*Problems to solve:*
[A] According to the Nueva Extremadura text, what was the territory's official name starting in 1687?
[B] Repeat the Nueva Extremadura text word for word, starting at "- a large jurisdiction" and ending at "y Nueva Extremadura.".

[Begin Document segment]

= Nueva Extremadura =

Old name for two Spanish colonies, either in South America or the Rio Grande Valley

Nueva Extremadura means "New Extremadura" in Spanish, and originates from Extremadura, Spain.

Nueva Extremadura could refer to

- a large jurisdiction in the north of New Spain, bordered in the 17th century to its west and south by Nueva Vizcaya, by Nuevo León to its southeast; by Nuevo Santander to its east, and, to its northeast, by Louisiana. After 1722, its northeastern border was the New Philippines. Today many identify the state of Coahuila in Mexico with the former Nueva Extremadura, but the present state's borders are not the same. For example, Nueva Vizcaya occupied the southwest of present-day Coahuila; Nuevo León, the neighbor to the east, also had claims to eastern New Extremaduran lands; the border with the New Philippines was at the Medina river (near present-day San Antonio, in the U.S. state of Texas). From 1687, the territory's official name was Provincia de San Francisco de Coahuila y Nueva Extremadura.

[End Document segment]
[Begin Records supplied]

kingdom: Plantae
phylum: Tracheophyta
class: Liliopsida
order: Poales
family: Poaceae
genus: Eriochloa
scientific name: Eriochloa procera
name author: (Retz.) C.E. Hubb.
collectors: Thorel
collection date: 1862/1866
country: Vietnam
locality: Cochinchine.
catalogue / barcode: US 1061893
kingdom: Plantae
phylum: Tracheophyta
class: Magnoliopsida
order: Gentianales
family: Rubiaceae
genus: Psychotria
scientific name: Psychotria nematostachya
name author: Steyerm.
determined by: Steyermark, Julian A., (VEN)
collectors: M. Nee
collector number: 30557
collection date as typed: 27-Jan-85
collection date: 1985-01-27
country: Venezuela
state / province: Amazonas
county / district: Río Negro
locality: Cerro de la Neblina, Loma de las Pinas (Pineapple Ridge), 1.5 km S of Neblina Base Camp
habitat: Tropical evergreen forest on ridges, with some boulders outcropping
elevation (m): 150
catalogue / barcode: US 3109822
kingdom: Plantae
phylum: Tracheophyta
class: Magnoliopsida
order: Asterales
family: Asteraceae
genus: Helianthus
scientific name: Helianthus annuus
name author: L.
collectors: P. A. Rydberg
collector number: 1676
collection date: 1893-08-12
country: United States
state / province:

[End Records supplied]

*Answers by task:*
[A] Provincia de San Francisco de Coahuila y Nueva Extremadura.

[B]
- a large jurisdiction in the north of New Spain, bordered in the 17th century to its west and south by Nueva Vizcaya, by Nuevo León to its southeast; by Nuevo Santander to its east, and, to its northeast, by Louisiana. After 1722, its northeastern border was the New Philippines. Today many identify the state of Coahuila in Mexico with the former Nueva Extremadura, but the present state's borders are not the same. For example, Nueva Vizcaya occupied the southwest of present-day Coahuila; Nuevo León, the neighbor to the east, also had claims to eastern New Extremaduran lands; the border with the New Philippines was at the Medina river (near present-day San Antonio, in the U.S. state of Texas). From 1687, the territory's official name was Provincia de San Francisco de Coahuila y Nueva Extremadura.